The current national drugs strategy is due to end in 2016 and we are aware that discussions are taking place with regard to its successor. We want these principles to become mainstreamed in a more effective way in the new drugs strategy. That is our timescale. We are only three people and Mr. Tom O'Brien from the HSE is very supportive. Obviously Ms Sonia Dillon and all the staff in Soilse work on this every day. They have enormous expertise. We need to disseminate that in other parts of the country. Mr. McAleenan can outline the success stories. There is capacity for more success if we re-orientate. It would be a terrible mistake not to grant recovery a much higher profile in the new strategy.

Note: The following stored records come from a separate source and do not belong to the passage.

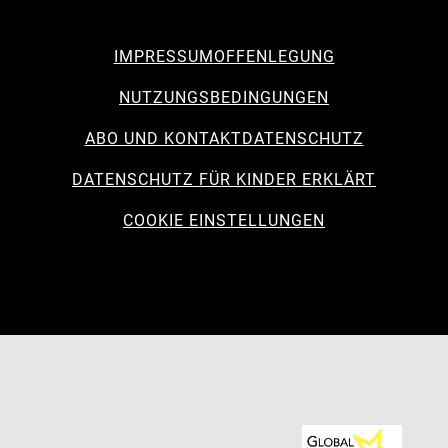
IMPRESSUM
OFFENLEGUNG
NUTZUNGSBEDINGUNGEN
ABO UND KONTAKT
DATENSCHUTZ
DATENSCHUTZ FÜR KINDER ERKLÄRT
COOKIE EINSTELLUNGEN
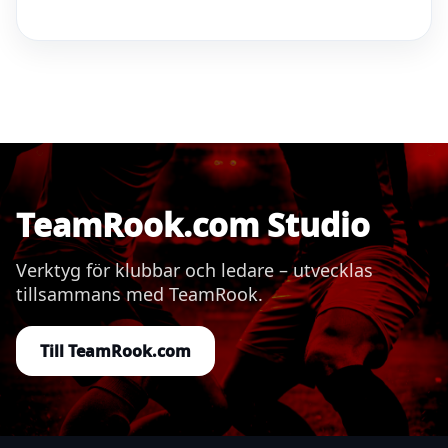
TeamRook.com Studio
Verktyg för klubbar och ledare – utvecklas
tillsammans med TeamRook.
Till TeamRook.com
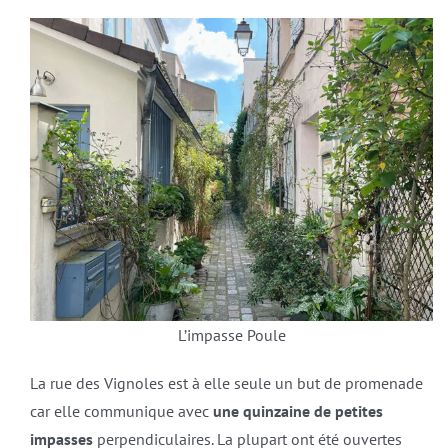
L’impasse Poule
La rue des Vignoles est à elle seule un but de promenade
car elle communique avec
une quinzaine de petites
impasses
perpendiculaires. La plupart ont été ouvertes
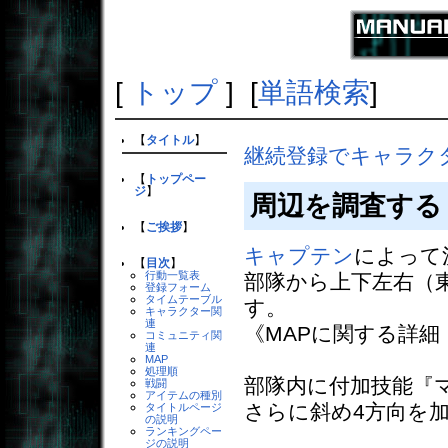
[
トップ
] [
単語検索
]
【
タイトル
】
継続登録でキャラク
【
トップペー
ジ
】
周辺を調査する
【
ご挨拶
】
キャプテン
によって
【
目次
】
行動一覧表
部隊から上下左右（
登録フォーム
タイムテーブル
す。
キャラクター関
連
《MAPに関する詳細
コミュニティ関
連
MAP
処理順
部隊内に付加技能『
戦闘
アイテムの種別
さらに斜め4方向を
タイトルページ
の説明
ランキングペー
ジの説明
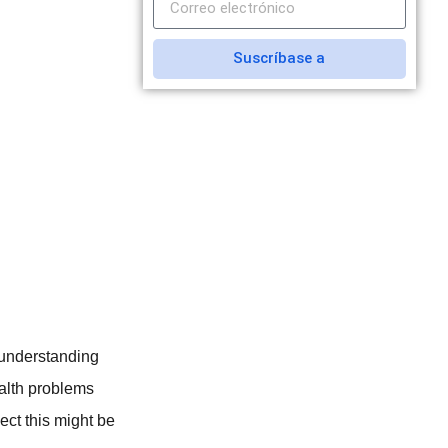
Suscríbase a
sunderstanding
ealth problems
ect this might be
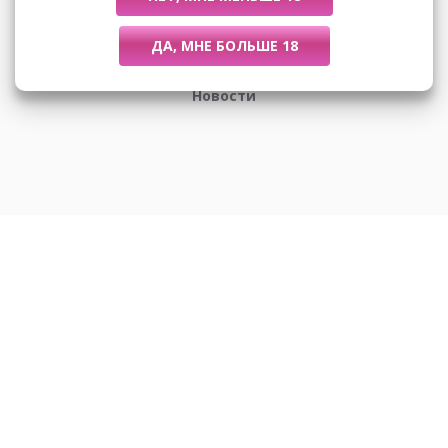
Размеры
Новости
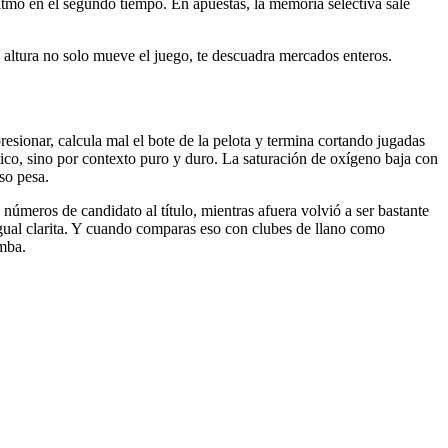
tmo en el segundo tiempo. En apuestas, la memoria selectiva sale
la altura no solo mueve el juego, te descuadra mercados enteros.
esionar, calcula mal el bote de la pelota y termina cortando jugadas
ico, sino por contexto puro y duro. La saturación de oxígeno baja con
Eso pesa.
 números de candidato al título, mientras afuera volvió a ser bastante
gual clarita. Y cuando comparas eso con clubes de llano como
amba.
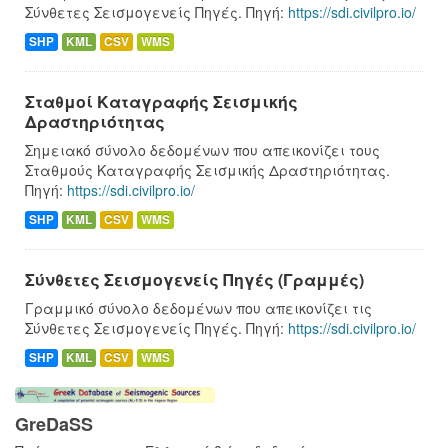
Σύνθετες Σεισμογενείς Πηγές. Πηγή:
https://sdi.civilpro.io/
SHP
KML
CSV
WMS
Σταθμοί Καταγραφής Σεισμικής
Δραστηριότητας
Σημειακό σύνολο δεδομένων που απεικονίζει τους
Σταθμούς Καταγραφής Σεισμικής Δραστηριότητας.
Πηγή:
https://sdi.civilpro.io/
SHP
KML
CSV
WMS
Σύνθετες Σεισμογενείς Πηγές (Γραμμές)
Γραμμικό σύνολο δεδομένων που απεικονίζει τις
Σύνθετες Σεισμογενείς Πηγές. Πηγή:
https://sdi.civilpro.io/
SHP
KML
CSV
WMS
GreDaSS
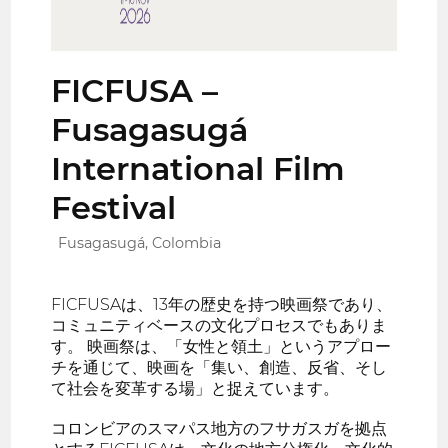
FICFUSA –
Fusagasugá
International Film
Festival
Fusagasugá, Colombia
FICFUSAは、13年の歴史を持つ映画祭であり、
コミュニティベースの文化プロセスでもありま
す。 映画祭は、「女性と領土」というアプロー
チを通じて、映画を「集い、創造、反省、そし
て社会を変革する場」と捉えています。
コロンビアのスマパス地方のフサガスガを拠点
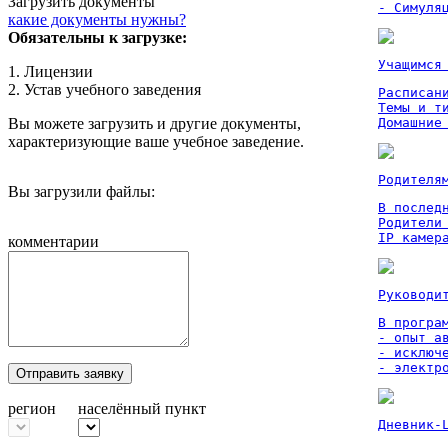
Загрузить документы
- Симуля
какие документы нужны?
Обязательны к загрузке:
Учащимся
1. Лицензии
2. Устав учебного заведения
Расписан
Темы и ти
Вы можете загрузить и другие документы,
Домашние
характеризующие ваше учебное заведение.
Родителя
Вы загрузили файлы:
В послед
Родители
IP камер
комментарии
Руководи
В програм
- опыт а
- исключ
- электр
Отправить заявку
регион
населённый пункт
Дневник-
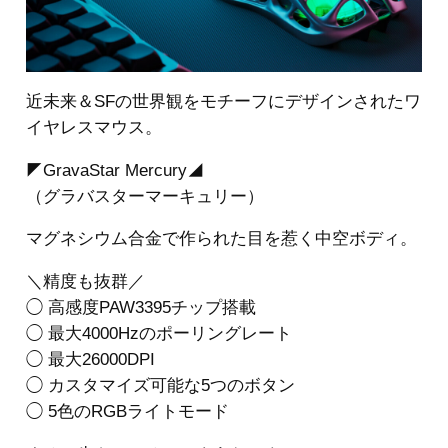
近未来＆SFの世界観をモチーフにデザインされたワ
イヤレスマウス。
◤GravaStar Mercury◢
（グラバスターマーキュリー）
マグネシウム合金で作られた目を惹く中空ボディ。
＼精度も抜群／
◯ 高感度PAW3395チップ搭載
◯ 最大4000Hzのポーリングレート
◯ 最大26000DPI
◯ カスタマイズ可能な5つのボタン
◯ 5色のRGBライトモード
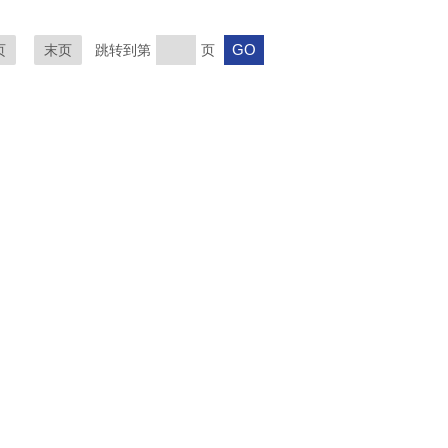
页
末页
跳转到第
页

We urge the committee to support recovery across all Departments. It is not just a health issue. It also affects education and I mentioned homelessness, so it is a housing issue. There is a big problem with a shortage of accommodation. Drug users in recovery are having to be placed in wet hostels and hostels where people are taking drugs. Obviously the public consciousness about housing problems is about people stuck in mortgage arrears, etc. However, there is a continuing housing and accommodation issue among the drug-using community.

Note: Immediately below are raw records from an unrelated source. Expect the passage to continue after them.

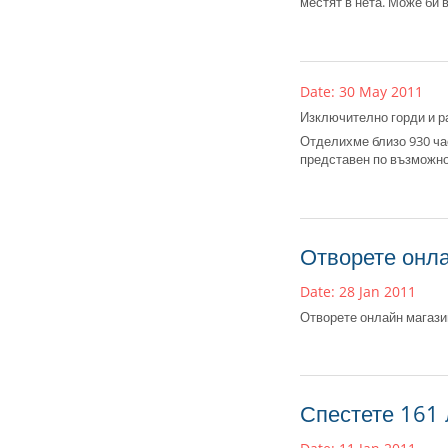
местят в нета
. Може би 
Date: 30 May 2011
Изключително горди и р
Отделихме близо 930 ча
представен по възможно
Отворете онла
Date: 28 Jan 2011
Отворете онлайн магази
Спестете 161 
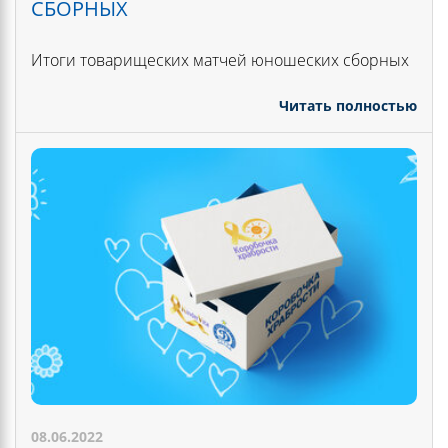
СБОРНЫХ
Итоги товарищеских матчей юношеских сборных
Читать полностью
08.06.2022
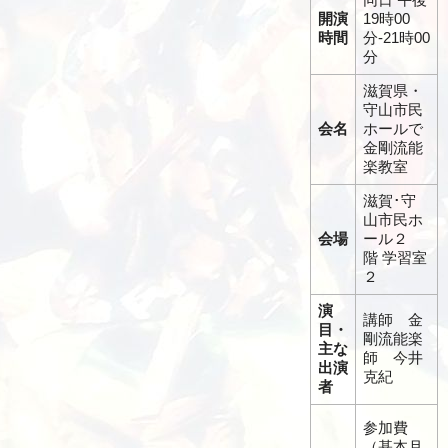
開演
19時00
時間
分-21時00
分
滋賀県・
守山市民
会名
ホールで
金剛流能
楽教室
滋賀･守
山市民ホ
会場
ール２
階 学習室
２
演
講師 金
目・
剛流能楽
主な
師 今井
出演
克紀
者
参加費
（基本月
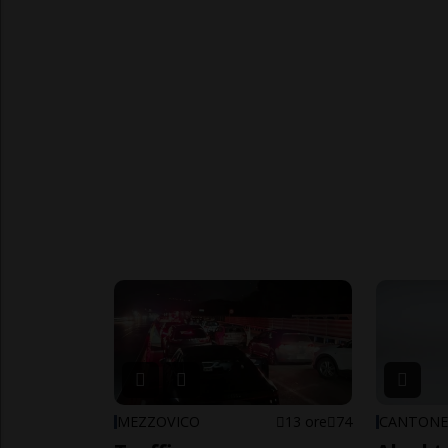
MEZZOVICO
13 ore
74
CANTON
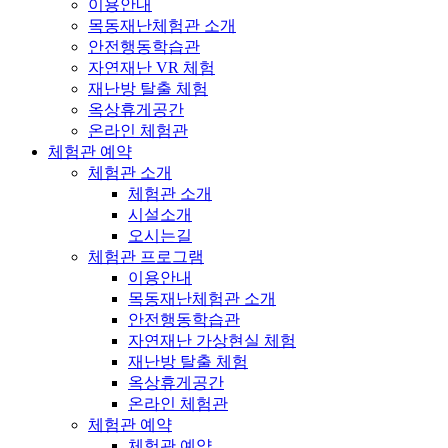
이용안내
목동재난체험관 소개
안전행동학습관
자연재난 VR 체험
재난방 탈출 체험
옥상휴게공간
온라인 체험관
체험관 예약
체험관 소개
체험관 소개
시설소개
오시는길
체험관 프로그램
이용안내
목동재난체험관 소개
안전행동학습관
자연재난 가상현실 체험
재난방 탈출 체험
옥상휴게공간
온라인 체험관
체험관 예약
체험관 예약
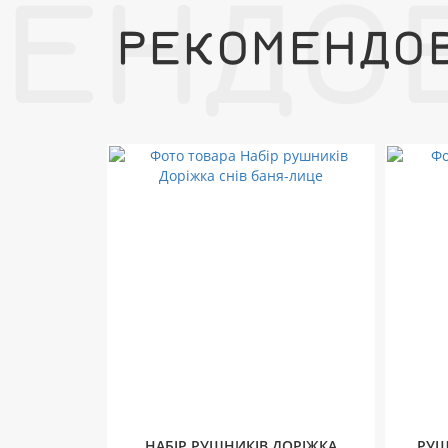
МЕНДО
РЕКОМЕНДО
НАБІР РУШНИКІВ ДОРІЖКА
РУШ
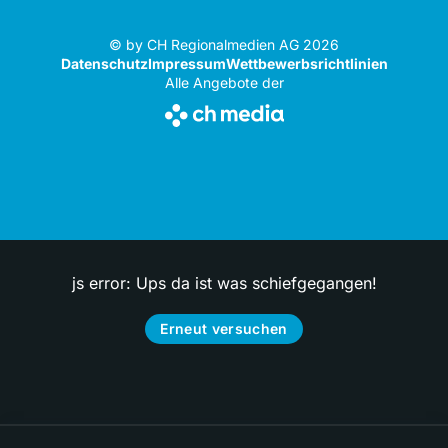
© by CH Regionalmedien AG 2026
Datenschutz
Impressum
Wettbewerbsrichtlinien
Alle Angebote der
js error: Ups da ist was schiefgegangen!
Erneut versuchen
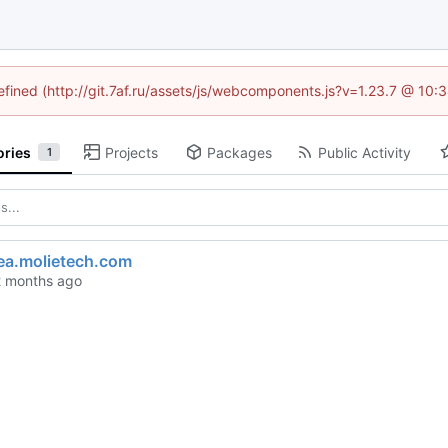
defined (http://git.7af.ru/assets/js/webcomponents.js?v=1.23.7 @ 10:
ories
Projects
Packages
Public Activity
1
ea.molietech.com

What we are suggesting is completely in line with the Government strategy, Healthy Ireland. It is about a multi-sectoral approach because the issue of drugs is not just a medical issue but it is also a social issue. There are issues in Cork and there is also a drugs task force in Cork. There are problems throughout the country. The heroin issue is still concentrated in Dublin with approximately 9,000 of the 10,000 people on methadone in the Dublin area. However, when benzodiazepines, tranquilisers, pills and alcohol are added in, this is a national issue.

I thank the members of the committee for their attention.